Exercise directions:
Could you write out, word for word, the part of the mailing-list thread below on merging dictionary values into one list, beginning at "On 22 Feb 2022, at" and stopping after "figure it out."?
-- Source passage follows --
2022-02-27 Thread MRAB

On 2022-02-27 08:51, Barry Scott wrote:




On 22 Feb 2022, at 09:30, Chris Angelico  wrote:

On Tue, 22 Feb 2022 at 20:24, Frank Millman mailto:[email protected]>> wrote:


Hi all

I think this should be a simple one-liner, but I cannot figure it out.

I have a dictionary with a number of keys, where each value is a single
list -


d = {1: ['aaa', 'bbb', 'ccc'], 2: ['fff', 'ggg']}


I want to combine all values into a single list -


ans = ['aaa', 'bbb', 'ccc', 'fff', 'ggg']


I can do this -


a = []
for v in d.values():

...   a.extend(v)
...

a

['aaa', 'bbb', 'ccc', 'fff', 'ggg']

I can also do this -


from itertools import chain
a = list(chain(*d.values()))
a

['aaa', 'bbb', 'ccc', 'fff', 'ggg']




Is there a simpler way?



itertools.chain is a good option, as it scales well to arbitrary
numbers of lists (and you're guaranteed to iterate over them all just
once as you construct the list). But if you know that the lists aren't
too large or too numerous, here's another method that works:


sum(d.values(), [])
-- Source passage concluded --
-- Given data follows --
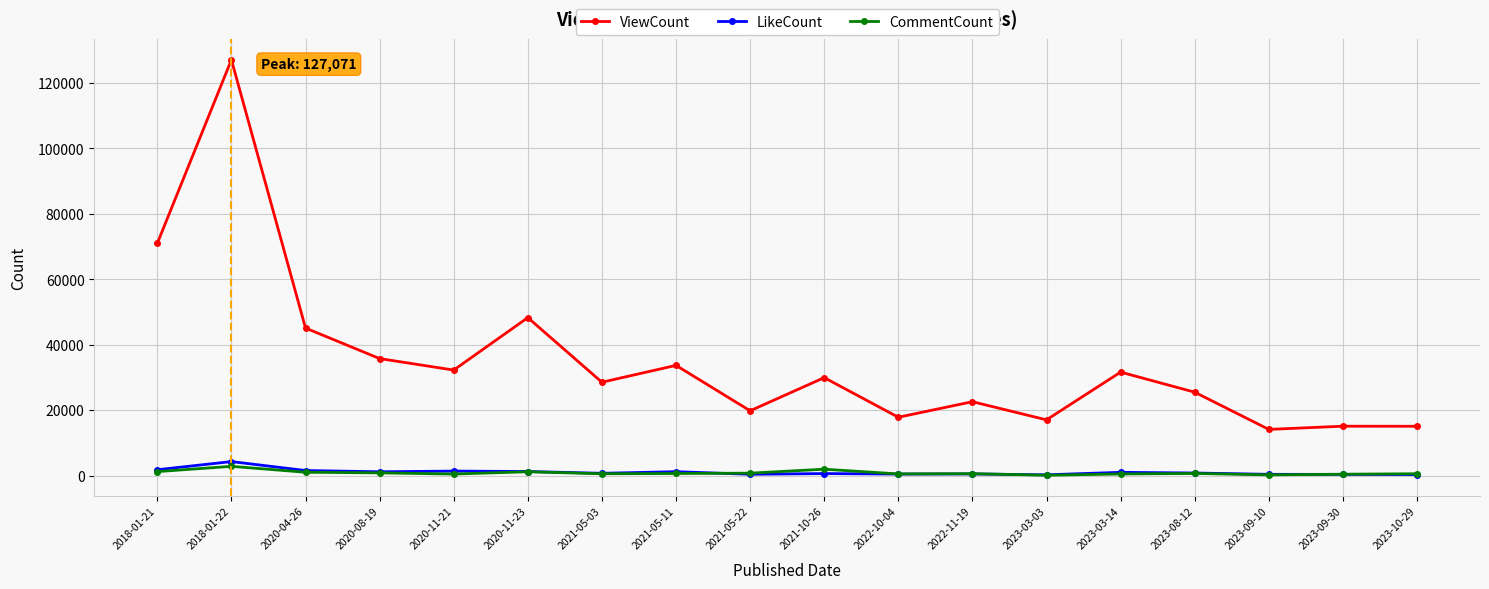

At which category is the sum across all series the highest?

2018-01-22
-- Given data concluded --
Answer to the exercise:
On 22 Feb 2022, at 09:30, Chris Angelico  wrote:

On Tue, 22 Feb 2022 at 20:24, Frank Millman mailto:[email protected]>> wrote:


Hi all

I think this should be a simple one-liner, but I cannot figure it out.